▶ **Task statement**:
Images excluded, reproduce each line of the records exactly as it stands.

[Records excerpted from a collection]
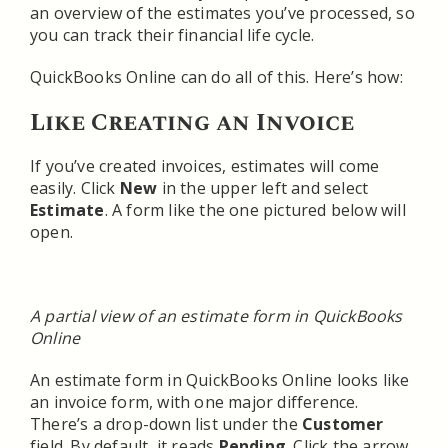
an overview of the estimates you’ve processed, so
you can track their financial life cycle.
QuickBooks Online can do all of this. Here’s how:
Like Creating an Invoice
If you’ve created invoices, estimates will come
easily. Click
New
in the upper left and select
Estimate
. A form like the one pictured below will
open.
A partial view of an estimate form in QuickBooks
Online
An estimate form in QuickBooks Online looks like
an invoice form, with one major difference.
There’s a drop-down list under the
Customer
field. By default, it reads
Pending
. Click the arrow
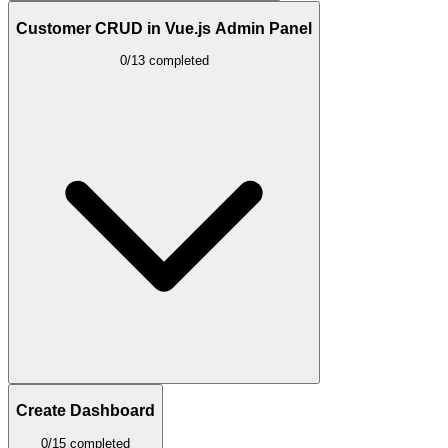
Customer CRUD in Vue.js Admin Panel
0/13 completed
Create Dashboard
0/15 completed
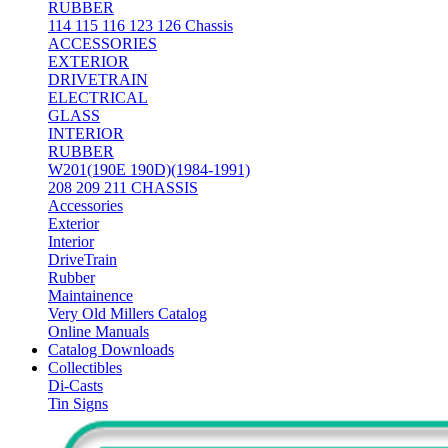
RUBBER
114 115 116 123 126 Chassis
ACCESSORIES
EXTERIOR
DRIVETRAIN
ELECTRICAL
GLASS
INTERIOR
RUBBER
W201(190E 190D)(1984-1991)
208 209 211 CHASSIS
Accessories
Exterior
Interior
DriveTrain
Rubber
Maintainence
Very Old Millers Catalog
Online Manuals
Catalog Downloads
Collectibles
Di-Casts
Tin Signs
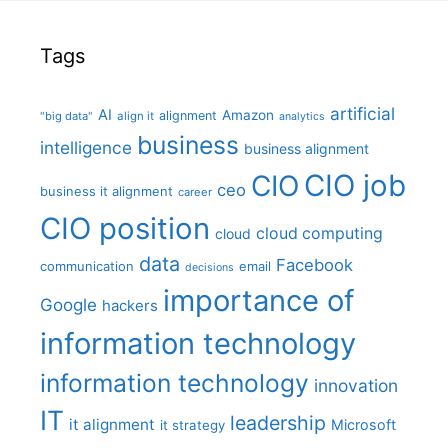
Tags
artificial
AI
Amazon
alignment
"big data"
align it
analytics
business
intelligence
business alignment
CIO job
CIO
ceo
business it alignment
career
CIO position
cloud computing
cloud
data
Facebook
communication
email
decisions
importance of
Google
hackers
information technology
information technology
innovation
IT
leadership
it alignment
Microsoft
it strategy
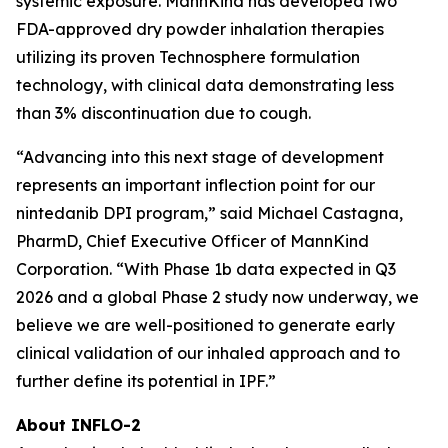
systemic exposure. MannKind has developed two
FDA-approved dry powder inhalation therapies
utilizing its proven Technosphere formulation
technology, with clinical data demonstrating less
than 3% discontinuation due to cough.
“Advancing into this next stage of development
represents an important inflection point for our
nintedanib DPI program,” said Michael Castagna,
PharmD, Chief Executive Officer of MannKind
Corporation. “With Phase 1b data expected in Q3
2026 and a global Phase 2 study now underway, we
believe we are well-positioned to generate early
clinical validation of our inhaled approach and to
further define its potential in IPF.”
About INFLO-2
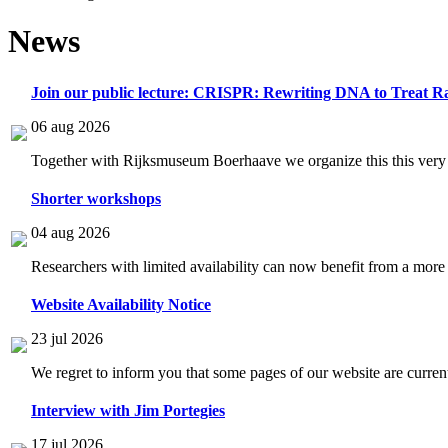
News
Join our public lecture: CRISPR: Rewriting DNA to Treat Ra
06 aug 2026
Together with Rijksmuseum Boerhaave we organize this this very i
Shorter workshops
04 aug 2026
Researchers with limited availability can now benefit from a more
Website Availability Notice
23 jul 2026
We regret to inform you that some pages of our website are current
Interview with Jim Portegies
17 jul 2026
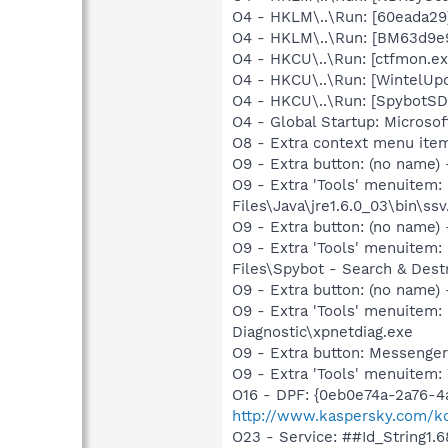
O4 - HKLM\..\Run: [60eada29
O4 - HKLM\..\Run: [BM63d9e9
O4 - HKCU\..\Run: [ctfmon.
O4 - HKCU\..\Run: [WintelUpd
O4 - HKCU\..\Run: [SpybotSD 
O4 - Global Startup: Microsof
O8 - Extra context menu ite
O9 - Extra button: (no name)
O9 - Extra 'Tools' menuitem
Files\Java\jre1.6.0_03\bin\ssv
O9 - Extra button: (no name)
O9 - Extra 'Tools' menuitem
Files\Spybot - Search & Dest
O9 - Extra button: (no name
O9 - Extra 'Tools' menuite
Diagnostic\xpnetdiag.exe
O9 - Extra button: Messenge
O9 - Extra 'Tools' menuite
O16 - DPF: {0eb0e74a-2a76-4
http://www.kaspersky.com/k
O23 - Service: ##Id_String1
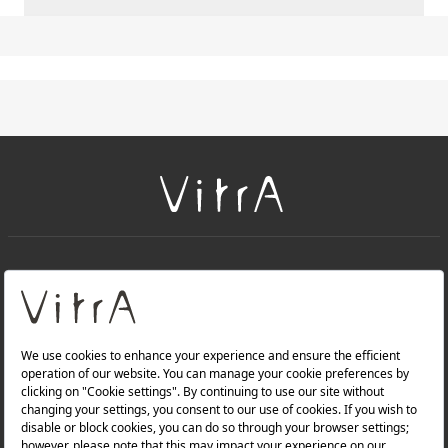
+
About Us
+
Products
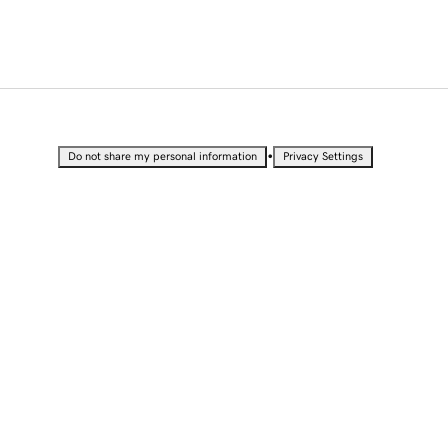
•
Do not share my personal information
Privacy Settings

▶ **Expected answer**:
an overview of the estimates you’ve processed, so
you can track their financial life cycle.
QuickBooks Online can do all of this. Here’s how:
Like Creating an Invoice
If you’ve created invoices, estimates will come
easily. Click
New
in the upper left and select
Estimate
. A form like the one pictured below will
open.
A partial view of an estimate form in QuickBooks
Online
An estimate form in QuickBooks Online looks like
an invoice form, with one major difference.
There’s a drop-down list under the
Customer
field. By default, it reads
Pending
. Click the arrow
Customer CRUD in Vue.js Admin Panel
0/13 completed
Create Dashboard
0/15 completed
RUBBER
114 115 116 123 126 Chassis
ACCESSORIES
EXTERIOR
DRIVETRAIN
ELECTRICAL
GLASS
INTERIOR
RUBBER
W201(190E 190D)(1984-1991)
208 209 211 CHASSIS
Accessories
Exterior
Interior
DriveTrain
Rubber
Maintainence
Very Old Millers Catalog
Online Manuals
Catalog Downloads
Collectibles
Di-Casts
Tin Signs
Tags
artificial
AI
Amazon
alignment
"big data"
align it
analytics
business
intelligence
business alignment
CIO job
CIO
ceo
business it alignment
career
CIO position
cloud computing
cloud
data
Facebook
communication
email
decisions
importance of
Google
hackers
information technology
information technology
innovation
IT
leadership
it alignment
Microsoft
it strategy
systemic exposure. MannKind has developed two
FDA-approved dry powder inhalation therapies
utilizing its proven Technosphere formulation
technology, with clinical data demonstrating less
than 3% discontinuation due to cough.
“Advancing into this next stage of development
represents an important inflection point for our
nintedanib DPI program,” said Michael Castagna,
PharmD, Chief Executive Officer of MannKind
Corporation. “With Phase 1b data expected in Q3
2026 and a global Phase 2 study now underway, we
believe we are well-positioned to generate early
clinical validation of our inhaled approach and to
further define its potential in IPF.”
About INFLO-2
News
Join our public lecture: CRISPR: Rewriting DNA to Treat Ra
06 aug 2026
Together with Rijksmuseum Boerhaave we organize this this very i
Shorter workshops
04 aug 2026
Researchers with limited availability can now benefit from a more
Website Availability Notice
23 jul 2026
We regret to inform you that some pages of our website are current
Interview with Jim Portegies
17 jul 2026
O4 - HKLM\..\Run: [60eada29
O4 - HKLM\..\Run: [BM63d9e9
O4 - HKCU\..\Run: [ctfmon.
O4 - HKCU\..\Run: [WintelUpd
O4 - HKCU\..\Run: [SpybotSD 
O4 - Global Startup: Microsof
O8 - Extra context menu ite
O9 - Extra button: (no name)
O9 - Extra 'Tools' menuitem
Files\Java\jre1.6.0_03\bin\ssv
O9 - Extra button: (no name)
O9 - Extra 'Tools' menuitem
Files\Spybot - Search & Dest
O9 - Extra button: (no name
O9 - Extra 'Tools' menuite
Diagnostic\xpnetdiag.exe
O9 - Extra button: Messenge
O9 - Extra 'Tools' menuite
O16 - DPF: {0eb0e74a-2a76-4
http://www.kaspersky.com/k
O23 - Service: ##Id_String1
+
About Us
+
Products
•
Do not share my personal information
Privacy Settings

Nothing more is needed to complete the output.